I know I should be active on social media. As an author, the best way to get people to see your books is to be out there, saying hello and mixing with the crowd, rather than spending money spamming people with ‘buy my book’.
So I’m on Facebook, Twitter, Pinterest, Google+, and I even have some book readings on YouTube. The Facebook presence includes pages for the book series. It includes my Jemima presence, and my private one (for real family and friends). I only do Jemima on Twitter, and Google+, which I don’t really understand and languishes somewhat, because I don’t really have time to address it. And frankly, logging out of my private account into the Jemima one on Facebook means I don’t really interact with people on FB, only through the book pages. And of course there’s also Goodreads, where I’m also a moderator on the Great Middle Grade Reads Group.
There is, simply, too much social media. I prefer to devote my time to my blog, to writing and to reading.
So why am I asking about Instagram?
It’s all the fault of this post by literary agent Carly Watters, reblogged by the Story Reading Ape a couple of weeks back.
If you’re unsure about whether Instagram is for you try it out and you’ll quickly see why book lovers flock there. Book covers are made to be captured and shared on the platform. Writers can share their WIP adventures or road to publication. Publishers host giveaways.
Plus, many book bloggers now use Instagram to promote their book coverage on their blogs. So not only should writers be on there to build a personal platform, writers should also be on there building a community to help promote their book when the time comes.

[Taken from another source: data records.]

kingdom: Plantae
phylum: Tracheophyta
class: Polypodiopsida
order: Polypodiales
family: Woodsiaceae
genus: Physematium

I think of Instagram as picture driven, much like Pinterest. I’m not sure how much social media interaction benefit there is from Pinterest, maybe I don’t use it properly. In fact the best thing about Pinterest for me is using it as a random filing cupboard where I link things I think might be useful, like A to Z challengers I like, or writing advice, or book review sites – or Inktober, which is what stopped me passing over the Instagram article.
Instagram like pictures, and one thing I have for the Princelings books is pictures. Zillions of them, so it seems, although at 8 books averaging about 20 chapters each, it’s ‘only’ 160 chapter illustrations (plus a dozen for seasonal short stories). So maybe I have the raw material for a presence on Instagram. Do I want it? I don’t know. I just think I ought to find out.
Of course, it would also be another excuse to buy a tablet or iPad.